Some translated tidbits from Jukka Raunio: "Lentäjän näkökulma II", 1993 (=Pilot's viewpoint II)
Before the US Navy got its F2A-2:s, Brewster company was allowed to deliver 40 F2A-2:s conversions for land bases (carrier equipment was removed) to Belgium, and
they were already designated as version 339B (!!!). Thus the Navy's F2A-2:s were ready only in the end of 1940 and these planes went to USS Saratoga and to USS Lexington in early 1941.
Belgium never got their planes, since they got occupied before the shipments arrived. Instead 6 of them were converted to Finnish versions and the rest were shipped to England, which had ordered 170 F2A-2:s (versions 339E). Most of these were sent to Far-East, where they had little success and got the nickname "Buffalo".

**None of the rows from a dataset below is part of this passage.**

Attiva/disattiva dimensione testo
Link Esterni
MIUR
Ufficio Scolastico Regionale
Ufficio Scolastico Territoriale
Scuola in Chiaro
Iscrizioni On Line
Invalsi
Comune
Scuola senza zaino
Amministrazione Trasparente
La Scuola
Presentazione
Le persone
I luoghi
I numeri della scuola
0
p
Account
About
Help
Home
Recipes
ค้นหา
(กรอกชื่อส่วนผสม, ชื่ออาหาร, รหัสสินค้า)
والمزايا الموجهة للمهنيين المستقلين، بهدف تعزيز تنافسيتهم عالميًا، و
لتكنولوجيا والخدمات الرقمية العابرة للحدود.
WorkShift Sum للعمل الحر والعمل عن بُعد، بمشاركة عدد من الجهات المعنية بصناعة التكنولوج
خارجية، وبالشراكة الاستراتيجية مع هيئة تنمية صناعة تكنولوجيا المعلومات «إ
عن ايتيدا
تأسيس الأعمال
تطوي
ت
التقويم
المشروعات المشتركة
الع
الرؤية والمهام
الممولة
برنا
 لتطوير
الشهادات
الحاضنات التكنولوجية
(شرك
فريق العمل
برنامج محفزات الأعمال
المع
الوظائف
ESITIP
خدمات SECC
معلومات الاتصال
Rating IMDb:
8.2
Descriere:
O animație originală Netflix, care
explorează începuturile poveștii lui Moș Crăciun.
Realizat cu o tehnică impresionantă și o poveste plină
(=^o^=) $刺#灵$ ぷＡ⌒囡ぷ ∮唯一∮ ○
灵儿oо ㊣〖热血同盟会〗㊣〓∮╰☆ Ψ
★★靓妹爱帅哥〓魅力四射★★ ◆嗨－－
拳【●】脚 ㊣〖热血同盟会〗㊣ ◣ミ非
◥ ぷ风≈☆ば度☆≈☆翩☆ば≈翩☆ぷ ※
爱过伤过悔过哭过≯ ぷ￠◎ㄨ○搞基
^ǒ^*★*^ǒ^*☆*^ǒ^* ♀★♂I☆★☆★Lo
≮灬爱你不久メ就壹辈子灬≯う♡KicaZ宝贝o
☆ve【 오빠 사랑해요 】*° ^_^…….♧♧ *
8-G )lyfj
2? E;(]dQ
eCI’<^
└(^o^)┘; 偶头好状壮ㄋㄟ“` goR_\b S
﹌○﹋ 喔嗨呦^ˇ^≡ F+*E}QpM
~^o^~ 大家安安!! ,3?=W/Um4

Holland ordered 144 planes, but had the order was cut in half because Brewster could not acquire enough Wright engines. The Dutch planes were designated 339C and 339D. They arrived to Java in Apr 1941 and were fairly successful against Japanese (exchange ratio 2 kills to 1 loss), until their bases were captured.

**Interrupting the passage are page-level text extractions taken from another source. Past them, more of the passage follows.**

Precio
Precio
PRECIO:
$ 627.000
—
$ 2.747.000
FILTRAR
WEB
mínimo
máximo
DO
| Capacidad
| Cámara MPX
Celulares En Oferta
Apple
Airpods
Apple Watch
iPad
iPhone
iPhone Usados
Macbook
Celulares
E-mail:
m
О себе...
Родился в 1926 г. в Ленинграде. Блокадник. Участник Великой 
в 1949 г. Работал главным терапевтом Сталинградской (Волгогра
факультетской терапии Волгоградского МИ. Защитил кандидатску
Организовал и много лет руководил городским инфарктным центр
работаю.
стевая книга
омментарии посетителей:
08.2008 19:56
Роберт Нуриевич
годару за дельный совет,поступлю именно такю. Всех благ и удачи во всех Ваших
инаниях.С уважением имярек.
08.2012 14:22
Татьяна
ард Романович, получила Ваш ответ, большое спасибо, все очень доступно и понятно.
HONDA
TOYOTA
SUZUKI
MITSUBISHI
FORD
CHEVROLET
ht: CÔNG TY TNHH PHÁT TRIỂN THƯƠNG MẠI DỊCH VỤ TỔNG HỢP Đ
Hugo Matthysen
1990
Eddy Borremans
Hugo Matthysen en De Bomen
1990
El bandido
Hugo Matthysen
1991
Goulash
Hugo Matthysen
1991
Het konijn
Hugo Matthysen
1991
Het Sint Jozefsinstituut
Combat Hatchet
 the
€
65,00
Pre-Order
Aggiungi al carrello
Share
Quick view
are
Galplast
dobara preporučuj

Last 16 Brewsters (model 339-23 or same as B-439) were delivered to Australia in spring 1942.
Altogether 509 Brewster planes of various versions were built. 55 of them were model B-239 or F2A-1.
F2A-3, which was ordered in Jan 1941, got a longer nose and its empty weight was 2146kg (463kg more than in F2A-1 and 272kg more than in F2A-2).
Finland bought 44 Model 239:s on Dec 16th 1939. Price per plane was 54000 usd plus packaging and delivery costs. In addition 10 spare engines, 20 propellers and other spare parts were bought so that teh total price was 3,4 million usd.
Brewster factory removed all US Navy property from the planes: carrier equipment, weapons, gun sights and gauges. This stripping came as a surprise to Finns, since they had assumed buying complete airplanes.
Finns had to replace all teh missing equipment from elsewhere.. e.g. gauges which were meant for Fokker XXI:s. The planes were assembled in Sweden in spring 1940.
(!!!! I would not consider this a field modification !!!)-----
"America's Hundred Thousand" by Francis H. Dean (page 436) mentions almost same manufacturing figures with just minor differences like 20 Aussie Brewsters instead of 16. There is alltogether 33 pages of text, pics, tables and graphs in that boom about F2A (pages 436-469).